Table of Contents

Handbook of Research on Entrepreneurs’ Engagement in Philanthropy

Handbook of Research on Entrepreneurs’ Engagement in Philanthropy

Perspectives

Elgar original reference

Edited by Marilyn L. Taylor, Robert J. Strom and David O. Renz

Currently, very little academic research exists on the intersection of entrepreneurship and philanthropy. This unique Handbook fills that gap, exploring how and why entrepreneurs who drive success in the for-profit world become engaged in philanthropy. Top family business and entrepreneurship scholars explore the many facets of this fascinating subject.

Chapter 2: From entrepreneur to philanthropist: two sides of the same coin?

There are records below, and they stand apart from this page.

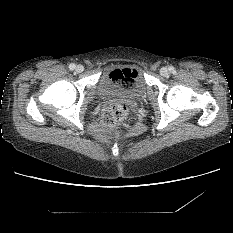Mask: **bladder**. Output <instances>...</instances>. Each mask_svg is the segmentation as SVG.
Instances as JSON below:
<instances>
[{"mask_svg": "<svg viewBox=\"0 0 233 233\" xmlns=\"http://www.w3.org/2000/svg\"><path fill=\"white\" fill-rule=\"evenodd\" d=\"M132 74V84L125 87L118 78L114 76L112 70H105L98 83V95L101 99H110L120 96H140L146 89V83L142 70L138 66H129Z\"/></svg>", "mask_w": 233, "mask_h": 233, "instance_id": "bladder-1", "label": "bladder"}]
</instances>
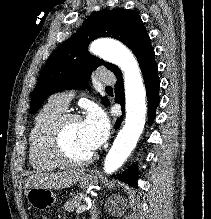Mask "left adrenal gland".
I'll return each instance as SVG.
<instances>
[{"label": "left adrenal gland", "mask_w": 211, "mask_h": 219, "mask_svg": "<svg viewBox=\"0 0 211 219\" xmlns=\"http://www.w3.org/2000/svg\"><path fill=\"white\" fill-rule=\"evenodd\" d=\"M91 219H97L99 211H97V208L95 206V204L93 203L92 207H91Z\"/></svg>", "instance_id": "obj_1"}]
</instances>
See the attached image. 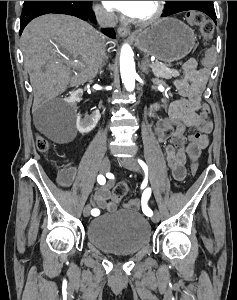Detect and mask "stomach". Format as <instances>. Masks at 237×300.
<instances>
[{
  "instance_id": "obj_1",
  "label": "stomach",
  "mask_w": 237,
  "mask_h": 300,
  "mask_svg": "<svg viewBox=\"0 0 237 300\" xmlns=\"http://www.w3.org/2000/svg\"><path fill=\"white\" fill-rule=\"evenodd\" d=\"M134 35L137 49L165 63L179 61L189 55L196 41L194 31L172 17L158 19Z\"/></svg>"
}]
</instances>
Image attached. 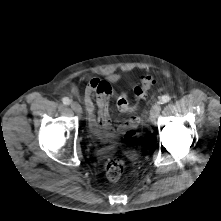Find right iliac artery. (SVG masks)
Returning a JSON list of instances; mask_svg holds the SVG:
<instances>
[{
  "label": "right iliac artery",
  "mask_w": 221,
  "mask_h": 221,
  "mask_svg": "<svg viewBox=\"0 0 221 221\" xmlns=\"http://www.w3.org/2000/svg\"><path fill=\"white\" fill-rule=\"evenodd\" d=\"M62 102H63V104H65V105H69V104L71 103V100H70L68 97H64V98L62 99Z\"/></svg>",
  "instance_id": "82829eb1"
}]
</instances>
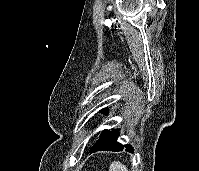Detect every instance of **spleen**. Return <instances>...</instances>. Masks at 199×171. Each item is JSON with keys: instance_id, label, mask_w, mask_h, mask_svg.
Instances as JSON below:
<instances>
[{"instance_id": "spleen-1", "label": "spleen", "mask_w": 199, "mask_h": 171, "mask_svg": "<svg viewBox=\"0 0 199 171\" xmlns=\"http://www.w3.org/2000/svg\"><path fill=\"white\" fill-rule=\"evenodd\" d=\"M109 171H128L126 166L123 165L121 162H112Z\"/></svg>"}]
</instances>
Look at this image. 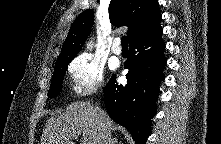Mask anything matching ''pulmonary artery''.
<instances>
[{
	"instance_id": "1",
	"label": "pulmonary artery",
	"mask_w": 221,
	"mask_h": 144,
	"mask_svg": "<svg viewBox=\"0 0 221 144\" xmlns=\"http://www.w3.org/2000/svg\"><path fill=\"white\" fill-rule=\"evenodd\" d=\"M112 52L116 55H120L122 53V49L120 47V39L119 38H116L114 41H113V44H112V48H111Z\"/></svg>"
}]
</instances>
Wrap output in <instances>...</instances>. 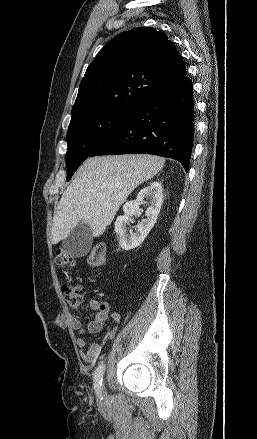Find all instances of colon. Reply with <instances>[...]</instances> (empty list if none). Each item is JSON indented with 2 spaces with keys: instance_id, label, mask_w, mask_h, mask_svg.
Returning a JSON list of instances; mask_svg holds the SVG:
<instances>
[{
  "instance_id": "5ec220e1",
  "label": "colon",
  "mask_w": 257,
  "mask_h": 439,
  "mask_svg": "<svg viewBox=\"0 0 257 439\" xmlns=\"http://www.w3.org/2000/svg\"><path fill=\"white\" fill-rule=\"evenodd\" d=\"M106 247L103 243H99L91 250L88 262L92 267H100L105 260ZM55 263L60 268L74 267L76 264L75 258L64 249H58L55 256ZM62 292L66 304L72 308L77 309L83 302L85 296L84 287L78 282H68L63 285Z\"/></svg>"
}]
</instances>
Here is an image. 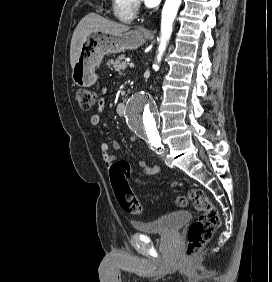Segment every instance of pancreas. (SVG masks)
<instances>
[{"label":"pancreas","instance_id":"1","mask_svg":"<svg viewBox=\"0 0 272 282\" xmlns=\"http://www.w3.org/2000/svg\"><path fill=\"white\" fill-rule=\"evenodd\" d=\"M107 65L111 68L114 69L115 71L121 73L123 72L126 67H127V62H126V57L125 55H121L117 57L115 60L110 59L107 62Z\"/></svg>","mask_w":272,"mask_h":282}]
</instances>
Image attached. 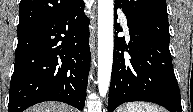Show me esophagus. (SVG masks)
<instances>
[{"mask_svg":"<svg viewBox=\"0 0 193 112\" xmlns=\"http://www.w3.org/2000/svg\"><path fill=\"white\" fill-rule=\"evenodd\" d=\"M90 40H92V35L90 36Z\"/></svg>","mask_w":193,"mask_h":112,"instance_id":"obj_1","label":"esophagus"}]
</instances>
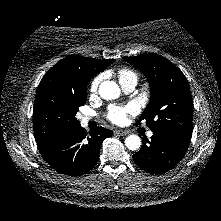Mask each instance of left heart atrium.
Segmentation results:
<instances>
[{"instance_id": "obj_1", "label": "left heart atrium", "mask_w": 221, "mask_h": 221, "mask_svg": "<svg viewBox=\"0 0 221 221\" xmlns=\"http://www.w3.org/2000/svg\"><path fill=\"white\" fill-rule=\"evenodd\" d=\"M137 108L134 104H127L124 106H111L107 113V118L115 124H122L127 120L129 115H134Z\"/></svg>"}]
</instances>
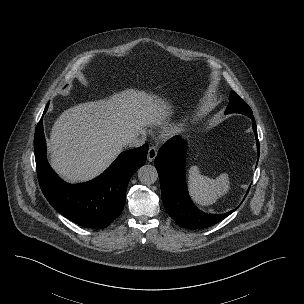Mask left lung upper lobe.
<instances>
[{
  "mask_svg": "<svg viewBox=\"0 0 304 304\" xmlns=\"http://www.w3.org/2000/svg\"><path fill=\"white\" fill-rule=\"evenodd\" d=\"M229 113H241L250 118L253 117L251 108L234 91H231L229 96L226 114Z\"/></svg>",
  "mask_w": 304,
  "mask_h": 304,
  "instance_id": "obj_1",
  "label": "left lung upper lobe"
}]
</instances>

David B. Audretsch and Joshua R. Hinger

Subjects: business and management, entrepreneurship, social entrepreneurship

Extract

At first glance, entrepreneurship and philanthropy might seem to have little in common. After all, the former is focused on creating something new, while the latter is focused on assisting someone or something that already exists. Entrepreneurship has often been associated with wealth creation while, by contrast, philanthropy is seemingly about the dispersion and redistribution of wealth. However, many of the greatest and most prominent entrepreneurs in the United States have also been among the most notable philanthropists. While striking historical examples abound, such as John D. Rockefeller III, Andrew Carnegie, Ewing Marion Kauffman and the Guggenheims, more contemporary examples have caught the attention of the entire world, such as Bill Gates, Warren Buffett, Mario Batali, Michael Bloomberg and Mark Zuckerberg. According to Gaudiani (2003: 14): The outstanding characteristic of American generosity is its entrepreneurial character. By this I mean a drive to build something of value through hard work and risk taking. Identifying a problem or an opportunity is the crucial starting point. But the entrepreneurial spirit drives the individual or group to take action and to do so with a sense of urgency. Over the decades, and in fact centuries, private donors in America have typically made their gifts far earlier and far more quickly than other funders and investors, such as businesses or government, usually even before the market or our legislators have realized that there is a crucial need.